Lessons in Data

Last week I experienced another great example of just how much careful data analysis matters in research. Anne Bernier and I began working on a new blog post for AidData on development assistance to Morocco, looking specifically at aid before and after sweeping domestic legal reforms in 2004 which granted greater rights and status to women. After I pulled information on aid commitments to Morocco over the last decade, I began examining the projects for noticeable changes between the years before the reforms and the years after–and specifically if anything about the “gender-related aid” changed after the reforms, indicating a response by donors.

First, I tracked total amounts, and that told a story of increasing gender-related aid, both in number of projects and in dollar value of the commitments. However, when I looked at gender-related aid dollars each year as a percentage of total aid to Morocco, I found quite a different result.  The percentage fluctuated a bit but was generally around 1% both before and after 2004–meaning gender-related aid to Morocco didn’t increase relative to other types of aid given during those years. And, of course, to reconcile these two findings, I just needed to look at a third area: total aid to Morocco, which was increasing over these years–so simply the same percentage of a larger pie. From there Anne and I looked elsewhere, which you can read about in the actual blog (http://blog.aiddata.org/2010/08/aid-women-and-progress-in-morocco.html), and found some pretty interesting results!

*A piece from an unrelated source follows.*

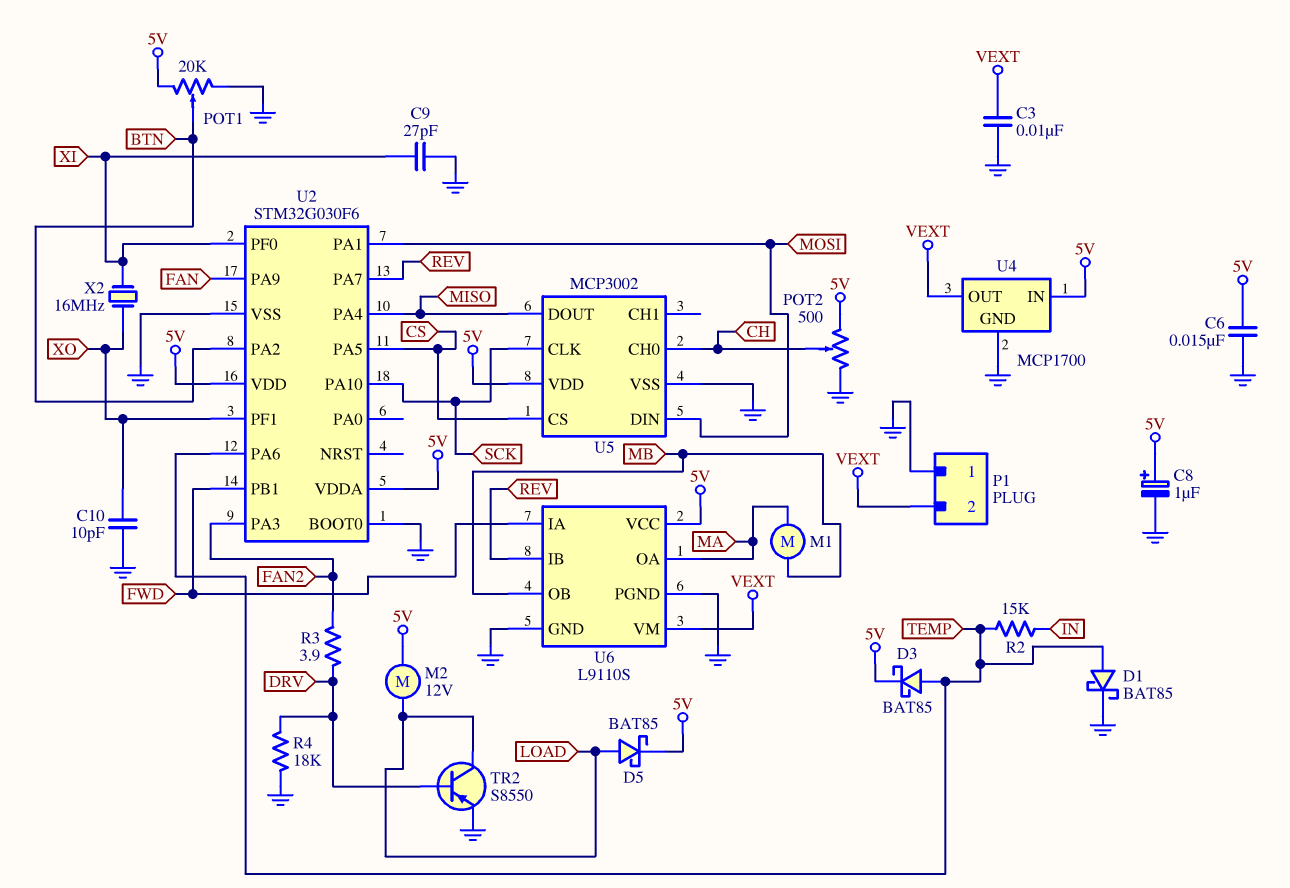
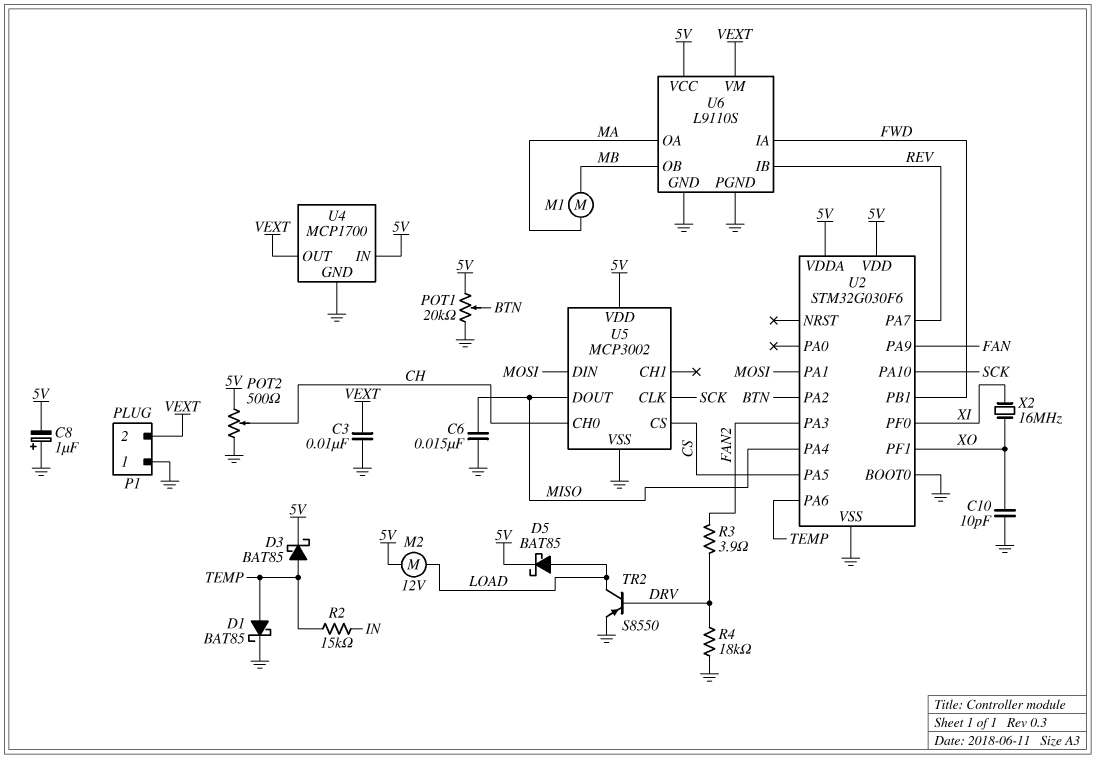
C6: 15nF (5V, GND) -> 15nF (GND, MISO)
C8: 1uF (plus 5V, minus GND) -> 1uF (plus GND, minus 5V)
C9: 27pF (GND, XI) -> none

Well, there it is, my short and sweet lesson in learning from data!

Comments

  1. Sneha Raghavan says:

    Firstly, i read your blog entry and absolutely loved it. It must be so satisfying to see it up there and knowing that you created something out of nothing- or rather, that you figured out the limitations to the correlations between the moroccan reform and aid packages. Fascinating! Congratulations on all your hard work 🙂

    Secondly, i completely agree about the need to think analytically about numbers and not just take them for what they are. Quantative reasoning is perhaps meaningless without qualitative thought. What’s that quote about statistics being like a bikini? It shows a lot but still conceals the most important things. Something to that degree.